There, he met future co-founders Anastasis Germanidis and Alejandro Matamara Ortiz, and the three of them explored the use of neural networks outside of their usual applications such as self-driving cars, especially in tools for artists and filmmakers. I started looking for ways to use it.

Valenzuela’s diverse background, which spans business, technology and art, is integral to building his product and company, and this multidisciplinary culture is what he’s trying to bring to his runway, he told Insider. The 44-person strong small team is made up of a mix of researchers, scientists, engineers and artists, he said.

“Next to people inventing new computer graphics techniques, there are people working on video effects,” he said.
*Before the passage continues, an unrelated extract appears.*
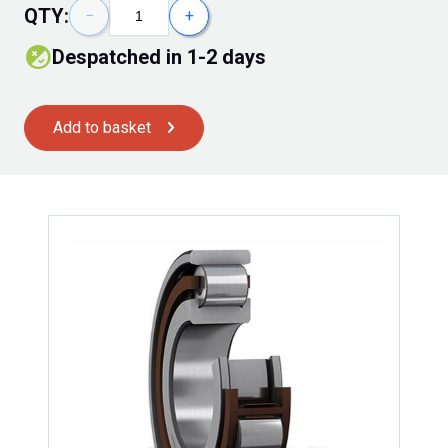
QTY:
−
+
despatched in 1-2 days
Add to basket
It can be hard to find a hybrid of a scientist and an artist, but this structure encourages collaboration between teams, such as video and creative teams that quickly validate insights for researchers, and Runway helps end users We guarantee that you will stay close to, Valenzuela explained.

full stack approach

As a “full-stack applied AI research company,” as Valenzuela explains, Runway is made up of three components:

First, the startup builds its own basic models, such as Gen-1 and Gen-2, that can create videos from user-provided text, images, or video clips. The roots of Runway model training really lie in image generation. The startup initially worked with researchers from the University of Munich to build the first version of Stable Diffusion, after which Stability AI trained the model on additional data.

Runway’s infrastructure team then works to deploy these models to customers in a reliable and secure manner. This is a key requirement when creating films of Hollywood scale, he said, Valenzuela.
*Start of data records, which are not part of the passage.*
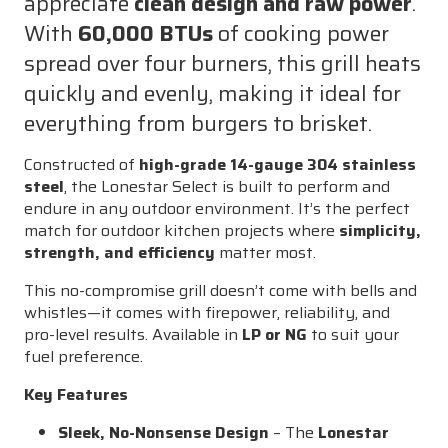
appreciate
clean design and raw power
.
for
for
With
60,000 BTUs
of cooking power
Outdoor
Outdoor
spread over four burners, this grill heats
Kitchens
Kitchens
(LP/NG)
(LP/NG)
quickly and evenly, making it ideal for
everything from burgers to brisket.
Constructed of
high-grade 14-gauge 304 stainless
steel
, the Lonestar Select is built to perform and
endure in any outdoor environment. It’s the perfect
match for outdoor kitchen projects where
simplicity,
strength, and efficiency
matter most.
This no-compromise grill doesn’t come with bells and
whistles—it comes with firepower, reliability, and
pro-level results. Available in
LP or NG
to suit your
fuel preference.
Key Features
Sleek, No-Nonsense Design
– The
Lonestar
The final component is Runway’s application layer, which consists of tools anyone from individual creators to large film studios can use to edit images and videos.

Runway’s full-stack strategy has appealed to many Silicon Valley venture capitalists for its flexibility, control and defensibility, the VC told Insider.

However, the startup didn’t originally take this approach to cater to investors, but out of sheer necessity. It wasn’t.” That meant the startup’s founding team needed complete control over the product so they could experiment easily, he explained, Valenzuela.

Due to the time required to build this entire technology stack (4+ years for Runway), no direct competitors of Runway’s scale have emerged, but enterprise use like Synthesia AI-generated video startups working on cases are also gaining attention. Investor.

Currently, the startup uses a consumption-based pricing model, setting different tiers, including free ones, based on the length of the video or number of images users are trying to generate.

art for everyone

Many customers, like New Balance, now use Runway’s tools when brainstorming, storyboarding, and prototyping to get a basic idea of ​​what different approaches might look like. Once they’ve committed to their final plans, filmmakers and creators will be able to combine the startup’s tools to accelerate the filming and production process, including automatically removing and replacing video backgrounds, he added.

Valenzuela said many of these features were developed in collaboration with customers who often describe problems and obstacles they encountered while making videos to Runway.

His past experience in art and design also made it easier for the Runway co-founder to empathize with the hurdles of filmmaking, he said.

In the future, Valenzuela is most excited to build “creative augmentation tools” that work in any modality, from text to audio to video. In many ways it reflects the way humans consume content today. That means watching clips, reading subtitles, and digesting audio at the same time, he said.

And while new technologies can also create divisions between the haves and have-nots, Valenzuela says Runway’s generative AI is helping to improve the quality of video, especially in a world where high-end production films are made by fewer and fewer people. I think it just makes production more accessible and easier. video effects expert.

“Artists of every generation have a responsibility to use the best possible technique to create art,” he said. “Art is a point of view, it doesn’t have to be technical or sophisticated, it just has to convey something meaningful.”